The story goes as such: Fiona Hill grew up in a working-class town in northern England where coal mining was the primary occupation. From a very young age, her father pushed her to believe in herself and chase her dreams. Her teenage years were restricted by the presence of a serial killer in her area, which limited her ability to go out at night and see friends.

The Cold War was also at one of its tensest points. “Everyone thought college entrance exams were pointless because we were all going to die any day,” she says of her high school experience. Despite this, she excelled at her exams. She was accepted to St. Andrews, where she double-majored in Russian and Modern History.

After this, she attempted to get a job in London but faced heavy discrimination based on her accent. It signaled that she came from a northern-England working-class background. Because of this, people assumed she was incompetent and unintelligent.

After some frustration, she applied for a scholarship to get her master’s degree in the United States. She was accepted. Upon arrival in the US, she was amazed at how little discrimination she faced and how people even found her accent “fancy” and “regal.” From here, she continued to climb through the ranks at research institutions, writing and traveling and eventually securing a job in the White House. 

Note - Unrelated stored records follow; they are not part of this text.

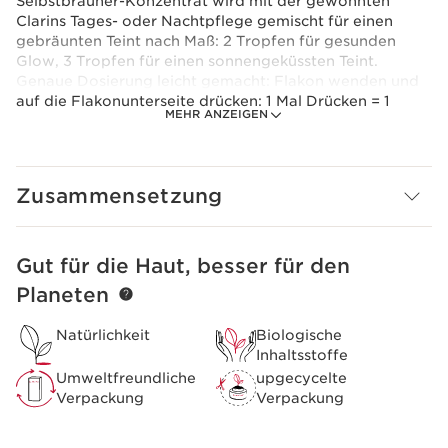
Selbstbräuner-Konzentrat wird mit der gewohnten
Clarins Tages- oder Nachtpflege gemischt für einen
gebräunten Teint nach Maß: 2 Tropfen für gesunden
Glow, 3 Tropfen für einen sonnengeküssten Teint.
Genaue Dosierung leicht gemacht: Flakon wenden und
auf die Flakonunterseite drücken: 1 Mal Drücken = 1
MEHR ANZEIGEN
Tropfen. Natürliche Bräune in einem Pflegeschritt,
einfach und gleichmäßig, zu erneuern je nach
gewünschter Intensität. Mit Aloe vera. Enthält keinen
UV-Filter und schützt nicht vor Sonneneinstrahlung.
Zusammensetzung
Nicht unverdünnt anwenden.
Vorsichtsmaßnahme bei der Verwendung
Dieses Produkt enthält keine Sonnenschutzmittel und
Gut für die Haut, besser für den
WEITER ZUM INHALT
schützt nicht vor Sonnenbrand.
Planeten
Clarins Plus
Verwandelt Ihre tägliche Clarins Pflege in Selbstbräuner
Natürlichkeit
Biologische
Pflege
Inhaltsstoffe
Umweltfreundliche
upgecycelte
Verpackung
Verpackung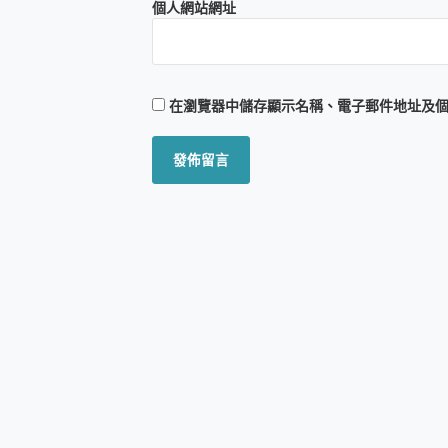
個人網站網址
在
瀏覽器
中儲存顯示名稱、電子郵件地址及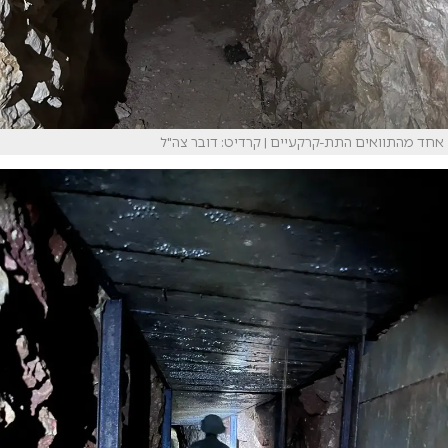
אחד מהתוואים התת-קרקעיים | קרדיט: דובר צה"ל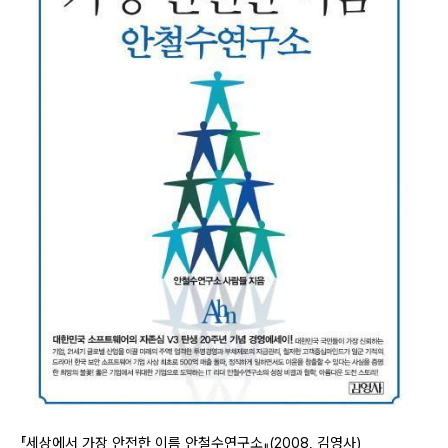
『세상에서 가장 안전한 이름 안철수연구소』(2008, 김영사)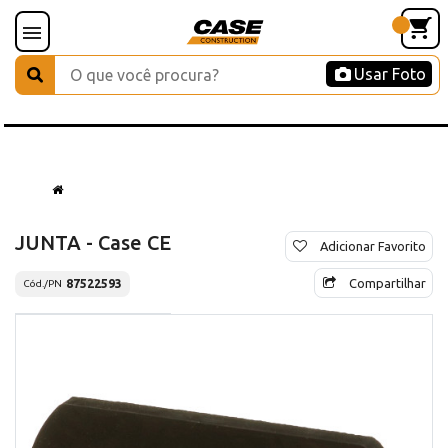
Usar Foto
JUNTA - Case CE
Adicionar Favorito
Compartilhar
87522593
Cód./PN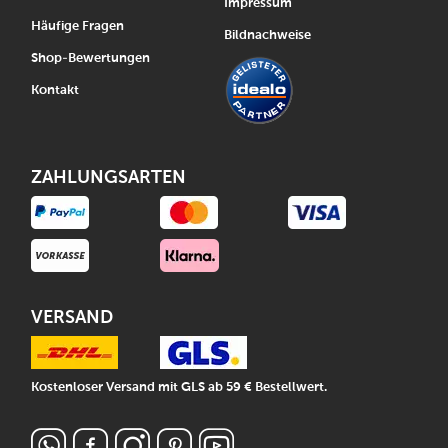
Impressum
Häufige Fragen
Bildnachweise
Shop-Bewertungen
Kontakt
ZAHLUNGSARTEN
VERSAND
Kostenloser Versand mit GLS ab 59 € Bestellwert.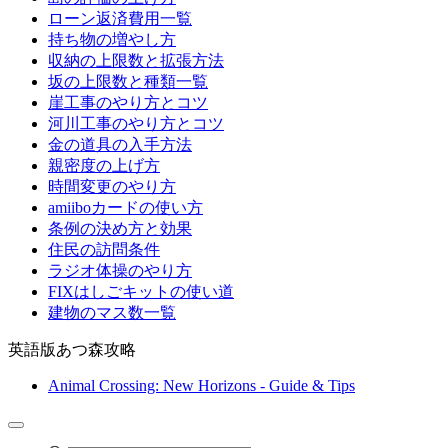
ローン返済費用一覧
持ち物の増やし方
収納の上限数と拡張方法
坂の上限数と種類一覧
崖工事のやり方とコツ
河川工事のやり方とコツ
金の道具の入手方法
親密度の上げ方
時間変更のやり方
amiiboカードの使い方
条例の決め方と効果
住民の訪問条件
ラジオ体操のやり方
FIXはしごキットの使い道
建物のマス数一覧
英語版あつ森攻略
Animal Crossing: New Horizons - Guide & Tips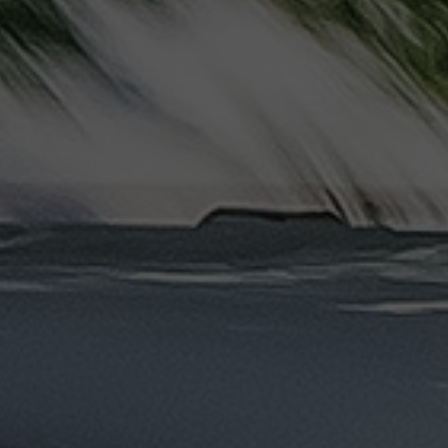
ليموزين
مرسيدس
ايجار
بالسائق
فى
مصر
ليموزين
مطار
العلمين
الجديدة
ليموزين
مطار
مرسي
مطروح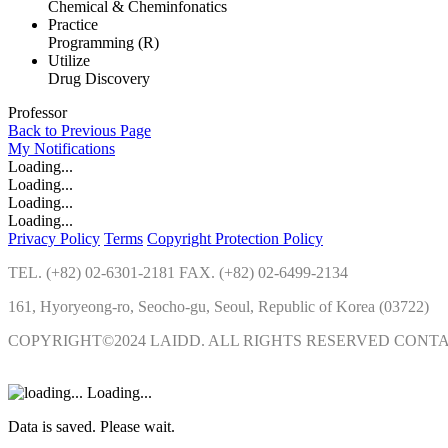
Chemical & Cheminfonatics
Practice
Programming (R)
Utilize
Drug Discovery
Professor
Back to Previous Page
My
Notifications
Loading...
Loading...
Loading...
Loading...
Privacy Policy
Terms
Copyright Protection Policy
TEL. (+82) 02-6301-2181 FAX. (+82) 02-6499-2134
161, Hyoryeong-ro, Seocho-gu, Seoul, Republic of Korea (03722)
COPYRIGHT©2024 LAIDD. ALL RIGHTS RESERVED CONT
Loading...
Data is saved. Please wait.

She covered a myriad of topics in her hour of answering questions, but here are the main takeaways:

  • The American Dream was very real for her

The 1990s America provided social mobility and opportunity that wasn’t available back home. She had little money, sought education and a fresh start, and was received with open arms in America. However, she acknowledged that she believes that the same mobility is becoming less and less available, especially to people of color. Her next written work is on precisely that subject.

  • Global politics are a bit sticky right now.

Her main concerns are the instability that Putin’s death could cause and the rise of populist movements in the EU. There have been rumors for years now that Putin has some kind of cancer and is slowly losing his leadership capabilities.

Though she mentioned that there is a history of authoritarian leaders claiming illness (to see who gets a little too eager to take their place), she does believe that Putin may die soon, as he has been in power for over seventeen years. Putin’s death could cause a scramble for power in Russia that would destabilize the nation for what could be years. 

Her fears surrounding the rise of populist movements in the EU relate to the efficacy of democracy. In her words, “populist movements short-circuit democratic processes,” and she worries that “a lack of checks and balances” could push some leaders closer to authoritarianism than the EU has seen since the 1940s. 

  • Diversity is our saving grace. 

When Dr. Hill started working at the Brookings Institution in 2000, she was the only woman there. Since then, the workplace has become more diverse, but she still hopes to see different backgrounds entering foreign policy. Even just coming from another country, Dr. Hill was able to bring a fresh perspective and question problems from an angle that hadn’t been considered yet. 

Not only is it essential in the workforce, she believes in government diversity matters even more.

“People don’t trust their government because it doesn’t look like them.”

She encouraged all students to look into international relations if they are interested in history or politics.

  • In terms of national security, partisanship is our greatest weakness. 

When asked if Russia had succeeded in dividing the U.S., she answered with no hesitation.

“Yes, and they really didn’t have to do much.”

A politically divided America can provide a distraction to policymakers, allowing Russia to exploit our weaknesses and perhaps even secure leaders into power who better serve their agenda. This same division also makes us more vulnerable to exploitation from China. 

  • You can do it!

Dr. Hill ended by saying she believed in the power of all of us to make the world better. Our diversity and fresh perspectives have the potential to make the world more mobile, thoughtful, and hospitable. 

A special thanks to students Guillaume, Dinah, Nina, and Jonah for moderating the event. As a student body, we were privileged to hear from someone who participated in American democracy on such a high level. Maybe one day, we’ll do the same.